- Born: 1961 (age 64–65) Nanjing, Jiangsu, China
- Education: Nanjing University, Shanghai Institute of Biochemistry
- Spouse: Zhang Qin
- Scientific career
- Fields: Biochemistry
- Workplaces: Shanghai Institutes for Biological Sciences
- Doctoral advisor: Xu Genjun

Chinese name
- Chinese: 李林

Standard Mandarin
- Hanyu Pinyin: Lǐ Lín
- Wade–Giles: Li Lin

= Li Lin (biochemist) =

Chinese biochemist (born 1961)

Li Lin (李林; born 1961) is a Chinese biochemist and academician of the Chinese Academy of Sciences. He served as director of the Shanghai Institutes for Biological Sciences beginning in 2013, and was director of the Shanghai Institute of Biochemistry and Cell Biology (SIBCB) from 2004 to 2009. He was also a member of the 12th National People's Congress. His research focus is the Wnt signaling pathway.

== Biography ==
Li Lin was born in Nanjing, Jiangsu Province in 1961. After graduating from Nanjing University in 1983 with a bachelor's degree in biochemistry, he entered the Shanghai Institute of Biochemistry to study under Professor Xu Genjun, an enzyme specialist, and earned his Ph.D. in 1989. At the time, scientific research in China was poorly funded, and his research was limited by primitive facilities and supplies. He often went to slaughterhouses and wet markets himself to buy chicken and pig livers for his experiments.
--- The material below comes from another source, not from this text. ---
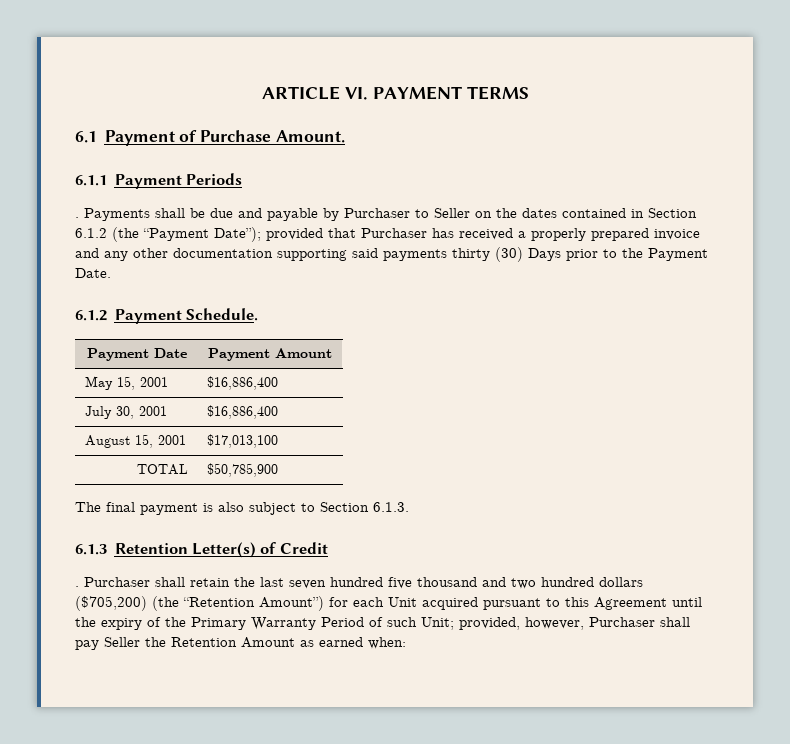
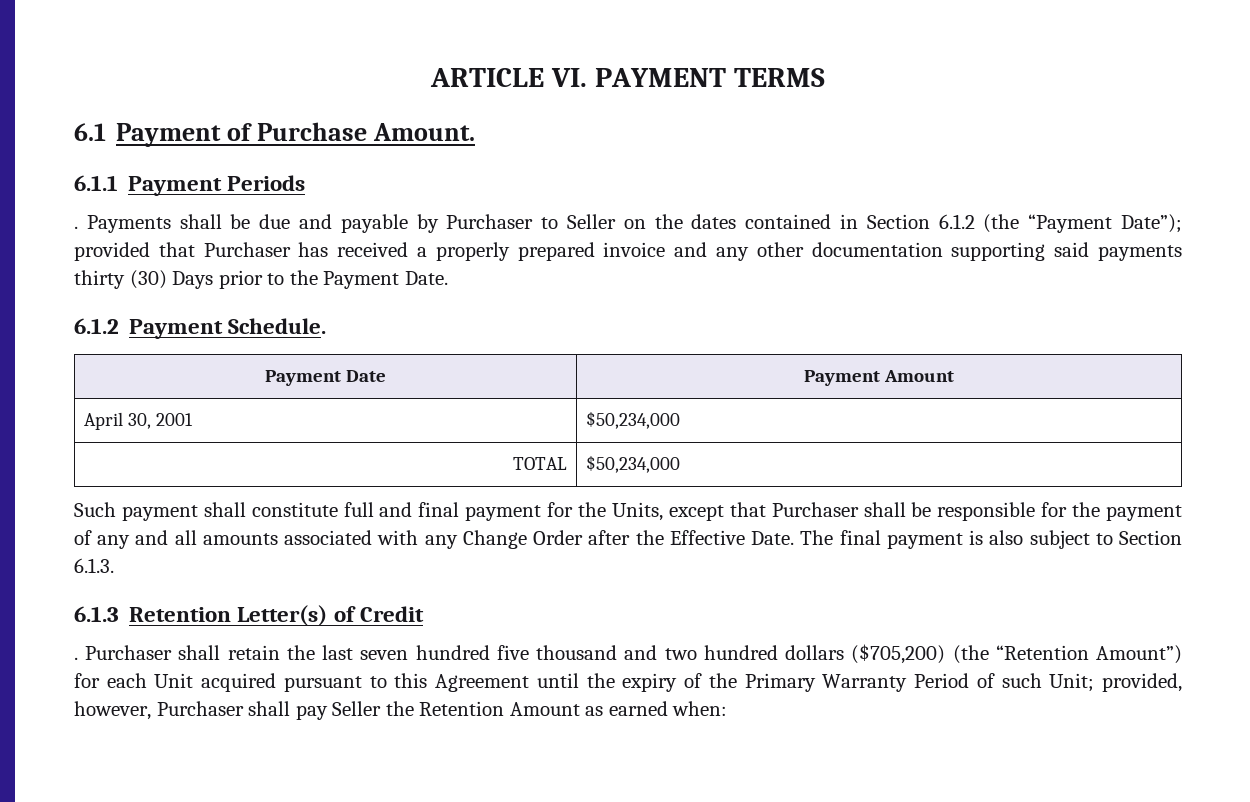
[85,376,169,390] [207,376,279,390] [85,406,168,419] [207,405,279,419] [85,434,187,448] [207,434,279,448] [136,464,188,475] [207,463,279,477] May 15, 2001 | $16,886,400 // July 30, 2001 | $16,886,400 // August 15, 2001 | $17,013,100 // TOTAL | $50,785,900 // -> [84,412,194,430] [586,411,681,429] [512,457,567,470] [586,455,681,473] [74,502,1183,521] [74,530,795,549] April 30, 2001 | $50,234,000 // TOTAL | $50,234,000 // Such payment shall constitute full and final payment for the Units, except that Purchaser shall be responsible for the payment of any and all amounts associated with any Change Order after the Effective Date.

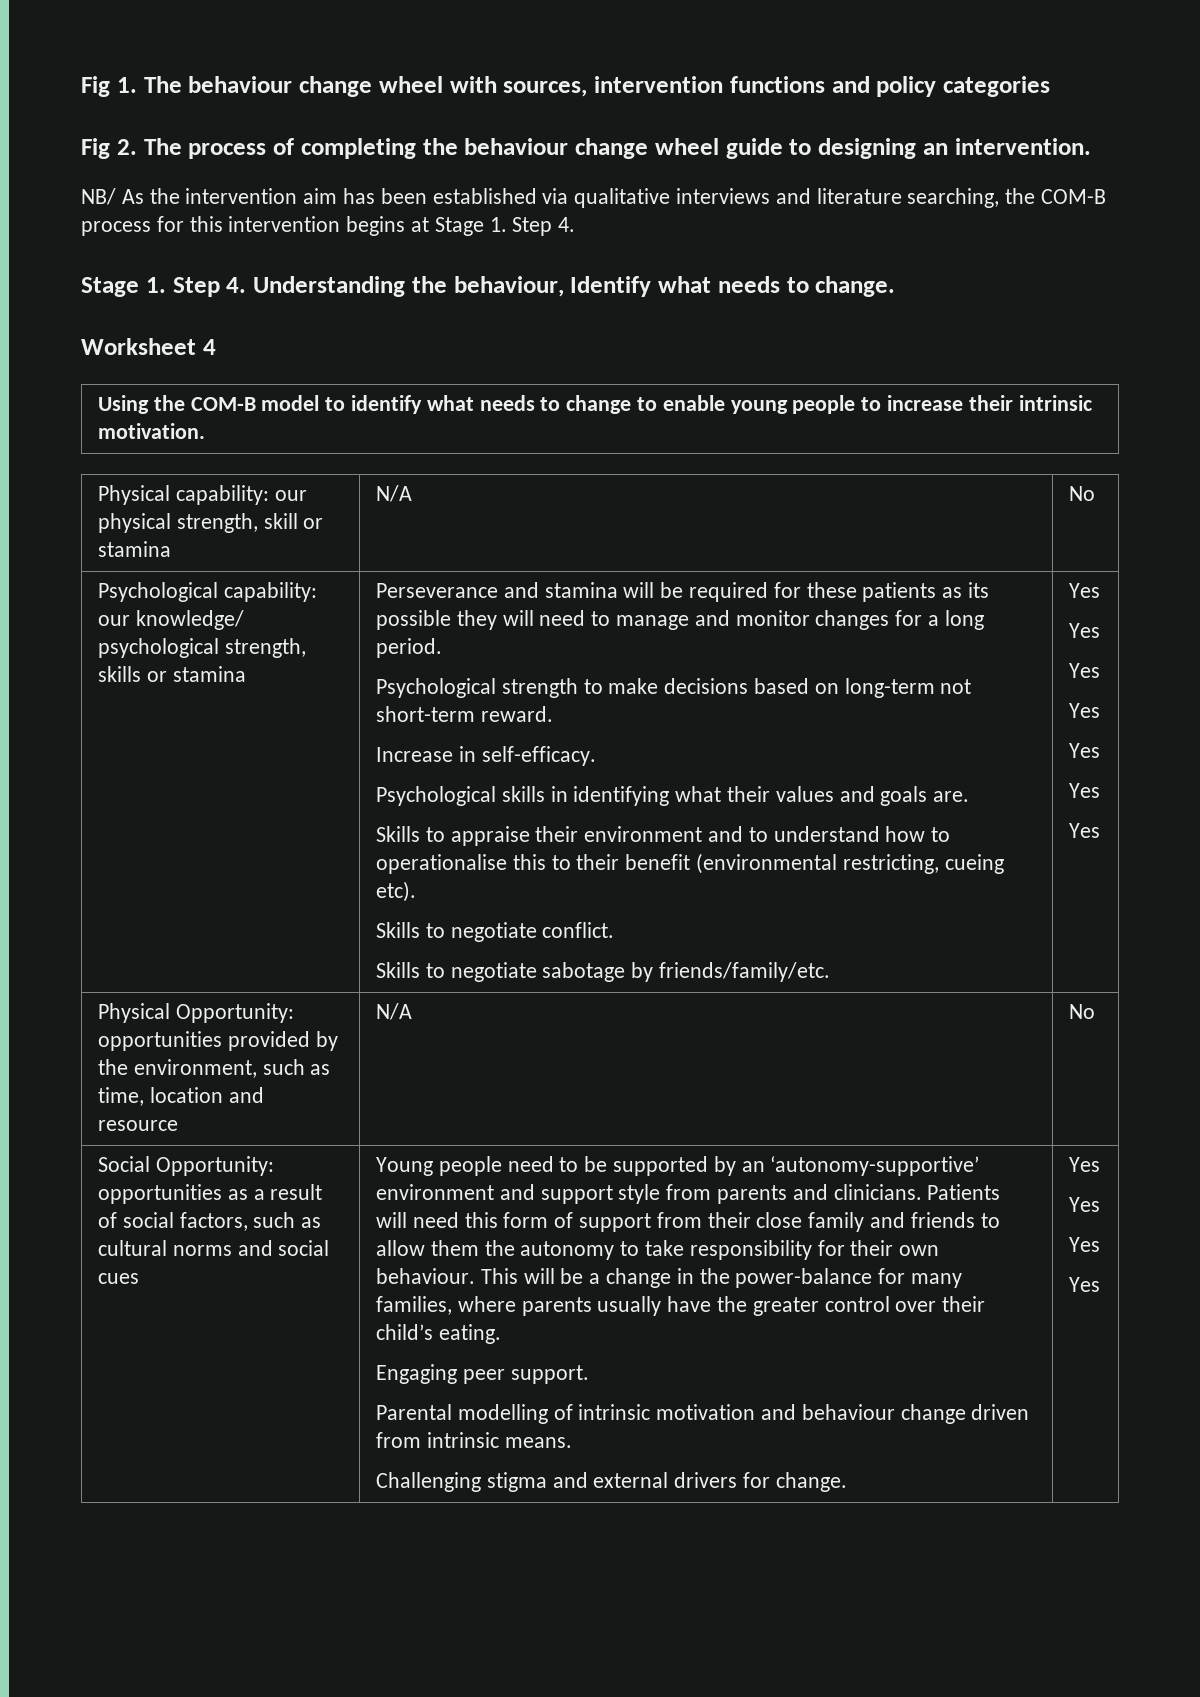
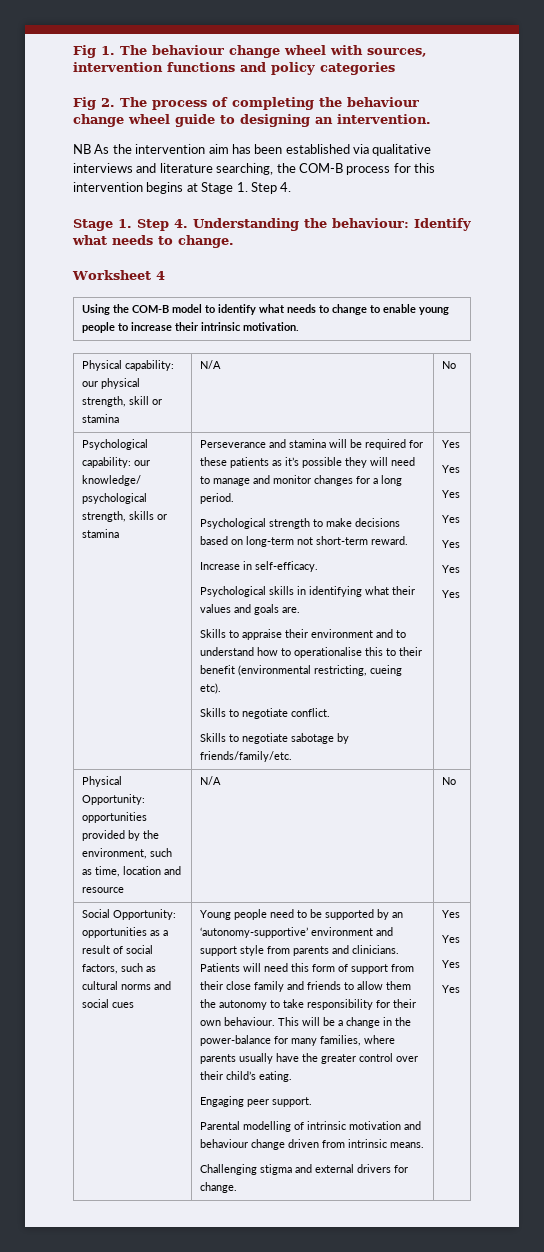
[81,188,116,205] NB/ -> [73,144,91,154] NB
[453,276,564,297] behaviour, -> [332,218,409,228] behaviour:
[968,582,990,598] its -> [284,457,299,466] it’s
From 1990 to 1992, Li worked as a postdoctoral researcher at the State University of New York, Stony Brook. He returned to the Shanghai Institute of Biochemistry (now Shanghai Institute of Biochemistry and Cell Biology, SIBCB) afterwards, at a time when most Chinese students and researchers chose to stay abroad for the better living standards and research facilities. He was promoted to full professor in 1993. His research is focused on the mechanisms of the Wnt signaling pathway.

Li served as deputy director of the SIBCB from 2002 to 2004, and director from 2004 to 2009. In 2013, he became director of the Shanghai Institutes for Biological Sciences, of which SIBCB is a constituent institute. He is an editor of many scientific journals.

== Honours and awards ==
Li has won many awards, including the CAS Young Scientist Award (1993), National Outstanding Young Scientist Award (1995), Outstanding Young Scholar Award by Hong Kong Qiushi Foundation (1996), and China Youth Science and Technology Award (1997). He was elected as an academician of the Chinese Academy of Sciences in 2011. He was also elected as a member of the 11th Chinese People's Political Consultative Conference and a member of the 12th National People's Congress.

== Personal life ==
Li is married to Zhang Qin (张芹), his classmate at Nanjing University. He considers Wang Yinglai, the founding director of the Shanghai Institute of Biochemistry, his role model.